Buying Stocks and Mutual Funds without a Broker
5 of 6 in Series: The Essentials of Investing Online
Can you be an online investor without a broker? Sure. Some online investors want to buy stocks but don’t want to bother with a broker. There’s nothing that says you need to have a broker to buy and sell stocks or mutual funds.
Stocks: Direct investments
Direct investments are where you buy the stock straight from the company. Many large companies, such as Coca-Cola, Procter & Gamble (P&G), and Walt Disney, allow you to buy and sell your stock with them and avoid a broker. Many direct investment programs are connected with dividend reinvestment plans (DRIPs), where the companies let you use dividend payments to buy, or reinvest, additional shares.
If you’re interested in going with a direct investment program, you can visit the investor-relations section of the company’s Web site to see whether it offers one. P&G, for instance, has an elaborate Shareholder Investment Program that lets you buy as little as $250 in stock and will even reinvest the dividends.

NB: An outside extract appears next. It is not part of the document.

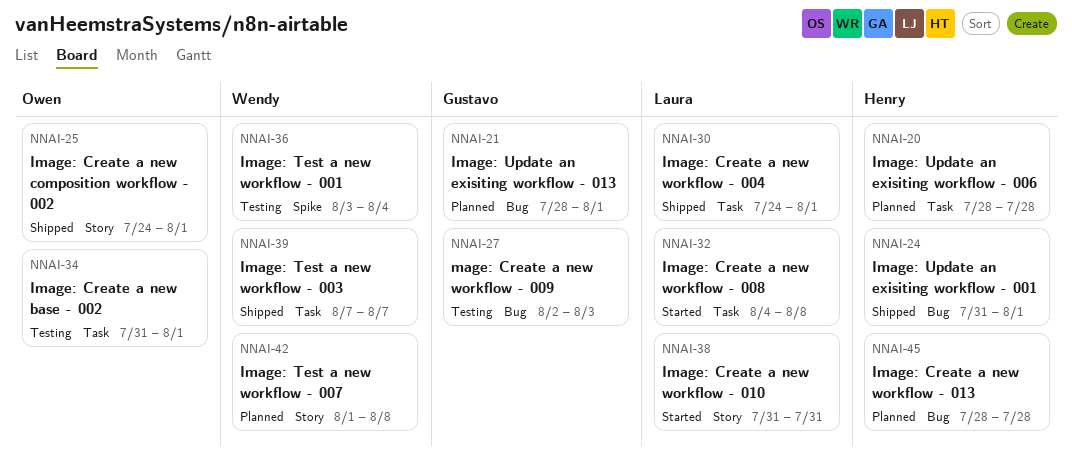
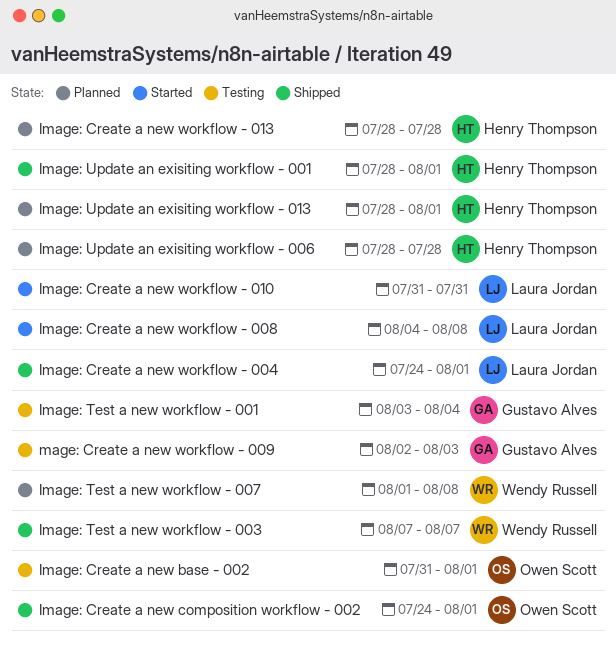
Image: Test a new workflow - 001, owner: Wendy Russell -> Gustavo Alves
Image: Update an exisiting workflow - 001, start: Jul 31 -> Jul 28
Image: Update an exisiting workflow - 013, owner: Gustavo Alves -> Henry Thompson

The other way to find direct investment programs is through directory services, such as The Moneypaper’s Directinvesting.com.
Here are the upsides to direct investing:
Potential commission savings: The fees charged by direct investment programs can be lower than what some brokers charge. P&G, for instance, charges no fee for investments plus a 2-cents-per-share charge if you buy the stock using money from your bank account and just $2.50 plus 2 cents per share if you mail a check.

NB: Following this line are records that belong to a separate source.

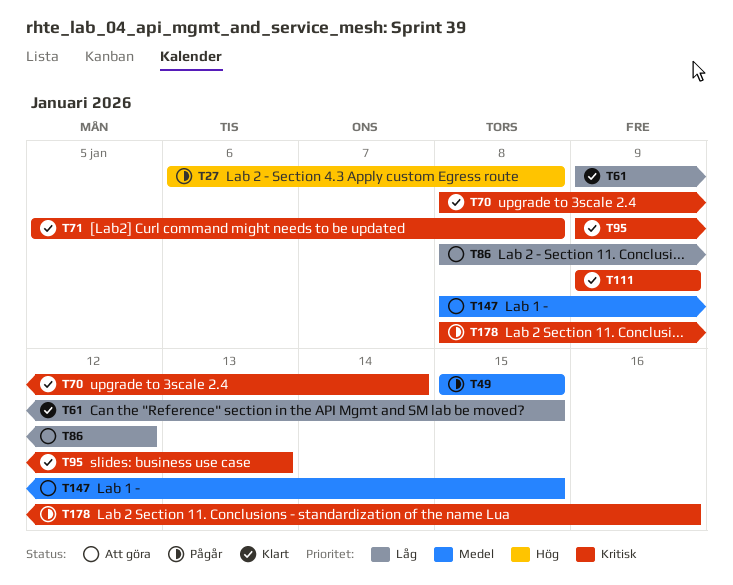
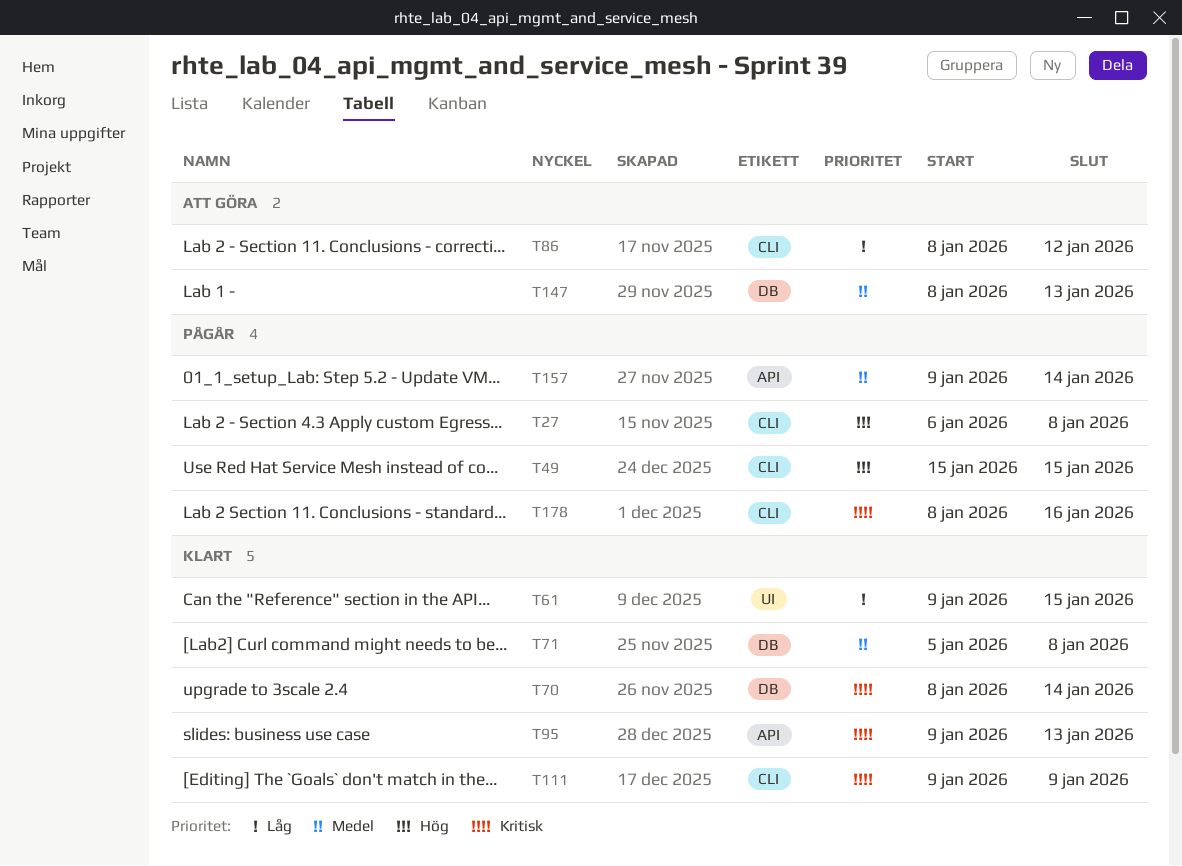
T49, priority: Medel -> Hög
T71, priority: Kritisk -> Medel
T147, due: Jan 15 -> Jan 13
T157: none -> present

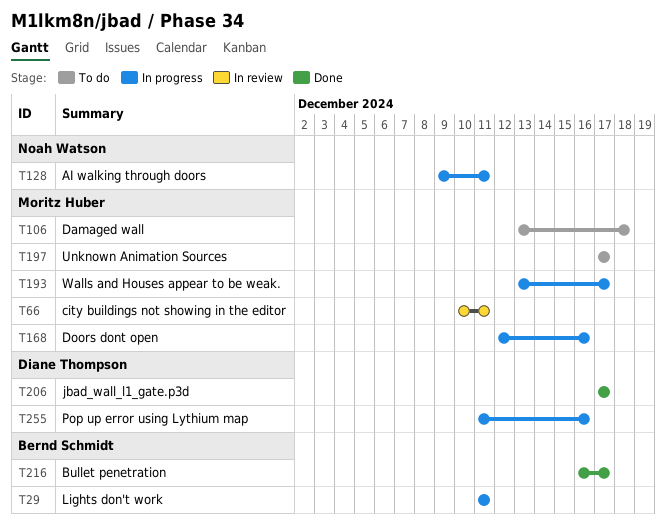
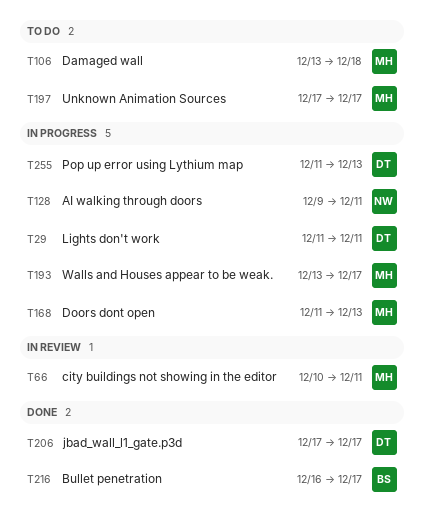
T29, owner: Bernd Schmidt -> Diane Thompson
T168, start: Dec 12 -> Dec 11
T168, due: Dec 16 -> Dec 13
T255, due: Dec 16 -> Dec 13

Dividend reinvestments: Dividends can be reinvested for free. If you’re with a broker, you would often need to incur a commission to reinvest a dividend into the company stock.
As you might suspect, direct investing has some downsides:
Not free for all transactions: Some companies even charge commissions that exceed what deep discount brokerages charge for certain services. Be sure to check the company’s Web site, usually in a document called a direct stock plan prospectus, and understand all the fees that are charged.
Setup fees: Although opening a brokerage account is usually free, some direct investment plans charge a fee to get started. Some plans also have minimum initial deposits. P&G, for instance, requires $250 for a new account.
Limited universe: By using direct investment plans, you’re narrowing your universe of possible investments to the hundreds of the largely older, blue-chip companies that offer these programs.
Administrative hassles: With direct investment plans, you need to manage all your separate accounts, which could be a pain if you have ten or more investments.
Mutual funds: Straight from the mutual fund company
You can buy mutual funds with no transaction fee if you deal directly with the mutual fund company. This can be a tremendous advantage, especially if you’re making frequent and regular investments into a fund. After you figure out what fund you want to buy, log on to the mutual fund company’s Web site, open an account, and buy it. You’ll save yourself some cash.